The rest of us who are actually using laptops are on Macs. MacBook Airs make up a huge percentage of the laptops I see people with, followed by the older-style 13-inch MacBook Pro with an internal SuperDrive. There are a few other Retina MacBook Pros that pop up from time to time, but they're almost always the 13-inch model.

In 2011, the 15-inch MacBook Pro was still Apple's mid-range laptop. The high end was occupied by the gargantuan 17-inch MacBook Pro, which Apple put to rest when it introduced the Retina MacBook Pro line in 2012. With the 15-inch model's high-end scaled resolution the same as the 17-inch model, there seemed little point in having the bigger system still available.

I had one of those behemoths. I loved it, too. I didn't travel extensively, which was why. I had to haul that thing with me out a few times a year; the rest of the time, I was puttering around my home, which doubles as my office. When I did travel, boy did I feel it (I ended up getting welts on my shoulder from the weight of it in my backpack).

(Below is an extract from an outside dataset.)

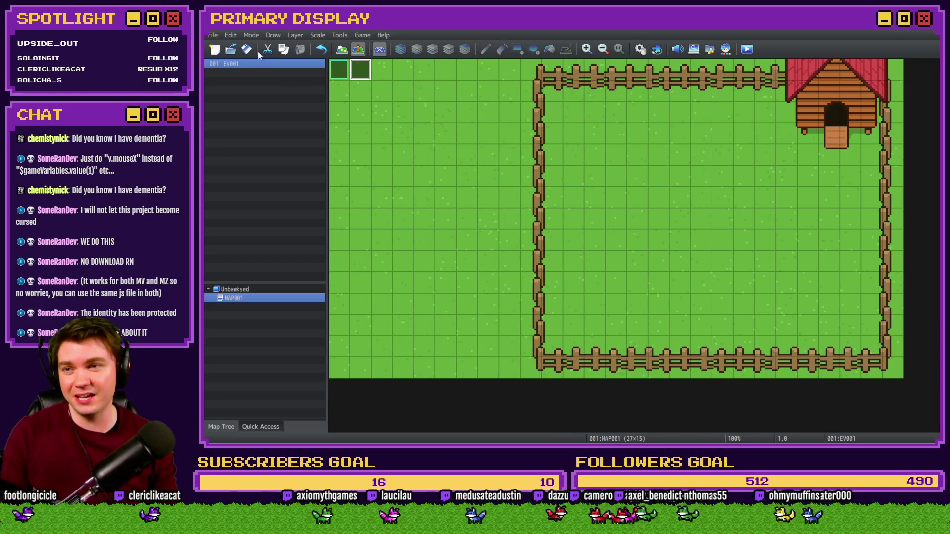
# Step: Open the database on the BoxSpawn common event's command list
pyautogui.click(641, 49)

The size of the 15 is still substantial, though not nearly as big or weighty as the old 17. But really it's the price, starting at $1999, that makes it less attractive to a lot of Mac customers. They either don't want to spend the money or can't justify the expense.

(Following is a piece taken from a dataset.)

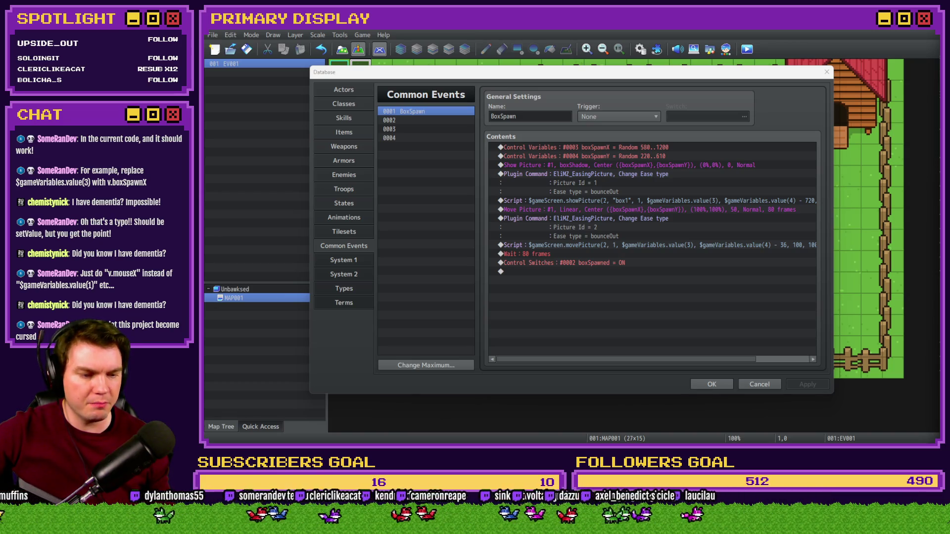
# Step: Replace $gameVariables.value(3) in the showPicture script with v.boxSpawnX
pyautogui.doubleClick(654, 205)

In fairness, Apple makes very solid smaller systems. The 13-inch segment of Apple's MacBook line is particularly stacked; the 13-inch MacBook Air, 13-inch MacBook Pro and 13-inch Retina MacBook Pro are all options, and all are within $300 of each other.

That's why news about a possible new addition to Apple's MacBook line somewhere in this range doesn't surprise me. With fewer and fewer customers opting for larger machines, Apple's finding new ways to differentiate in the most popular size for most consumers — that 11 to 13-inch bracket.

I've dabbled with smaller machines. After my last 17-inch MacBook Pro passed beyond the veil I replaced it with a white polycarbonate 13-inch MacBook, which did me very well until I got an 11-inch MacBook Air. that one in turn did just fine until I supersized again, jumping up to the 15-inch MacBook Pro last year. All the growing pains I felt with those smaller systems — lack of screen real estate, slow performance, limited storage capacity — are addressed with this one.

For me, I'll stick with the 15-inch for now. It has the right combination of no-compromises horsepower, features and screen real estate that I not only want but legitimately need for what I do.

And I'll accept the skeptical looks of people who see me hauling this big laptop out of my bag.

But I'm not overcompensating for anything, I swear. I just really like the bigger MacBook Pro.